- [What is required]:
Each line from the one containing "Shakira disfruta de unos días de descanso en" through the end of the data must be retyped exactly, and no other line.

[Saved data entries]
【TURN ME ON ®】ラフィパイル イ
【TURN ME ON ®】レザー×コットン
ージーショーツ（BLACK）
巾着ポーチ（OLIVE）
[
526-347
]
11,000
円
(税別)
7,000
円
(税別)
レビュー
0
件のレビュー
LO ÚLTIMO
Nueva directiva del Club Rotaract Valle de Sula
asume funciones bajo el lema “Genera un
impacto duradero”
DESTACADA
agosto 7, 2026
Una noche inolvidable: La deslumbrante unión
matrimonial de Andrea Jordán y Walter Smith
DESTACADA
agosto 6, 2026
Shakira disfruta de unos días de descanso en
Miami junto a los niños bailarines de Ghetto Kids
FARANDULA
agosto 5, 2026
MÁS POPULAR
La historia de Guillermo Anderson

- [Exercise result]:
Shakira disfruta de unos días de descanso en
Miami junto a los niños bailarines de Ghetto Kids
FARANDULA
agosto 5, 2026
MÁS POPULAR
La historia de Guillermo Anderson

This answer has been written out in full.